Format the records below as a numbered list with one line per item, leaving out the blank lines.

INFORMATION
====

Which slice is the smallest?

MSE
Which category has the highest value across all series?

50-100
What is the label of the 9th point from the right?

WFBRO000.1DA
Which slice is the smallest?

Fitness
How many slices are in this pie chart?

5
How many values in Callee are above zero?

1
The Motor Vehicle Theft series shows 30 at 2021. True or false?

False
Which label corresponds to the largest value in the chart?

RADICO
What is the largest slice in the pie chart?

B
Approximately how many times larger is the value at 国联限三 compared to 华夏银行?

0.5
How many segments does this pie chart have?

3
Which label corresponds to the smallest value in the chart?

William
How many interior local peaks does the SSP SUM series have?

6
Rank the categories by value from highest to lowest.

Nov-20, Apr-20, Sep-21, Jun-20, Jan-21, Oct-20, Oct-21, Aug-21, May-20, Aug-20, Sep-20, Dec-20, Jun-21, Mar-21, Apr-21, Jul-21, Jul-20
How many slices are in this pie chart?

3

====

ANSWER SPACE
1. Which slice is the smallest?
2. MSE
3. Which category has the highest value across all series?
4. 50-100
5. What is the label of the 9th point from the right?
6. WFBRO000.1DA
7. Which slice is the smallest?
8. Fitness
9. How many slices are in this pie chart?
10. 5
11. How many values in Callee are above zero?
12. 1
13. The Motor Vehicle Theft series shows 30 at 2021. True or false?
14. False
15. Which label corresponds to the largest value in the chart?
16. RADICO
17. What is the largest slice in the pie chart?
18. B
19. Approximately how many times larger is the value at 国联限三 compared to 华夏银行?
20. 0.5
21. How many segments does this pie chart have?
22. 3
23. Which label corresponds to the smallest value in the chart?
24. William
25. How many interior local peaks does the SSP SUM series have?
26. 6
27. Rank the categories by value from highest to lowest.
28. Nov-20, Apr-20, Sep-21, Jun-20, Jan-21, Oct-20, Oct-21, Aug-21, May-20, Aug-20, Sep-20, Dec-20, Jun-21, Mar-21, Apr-21, Jul-21, Jul-20
29. How many slices are in this pie chart?
30. 3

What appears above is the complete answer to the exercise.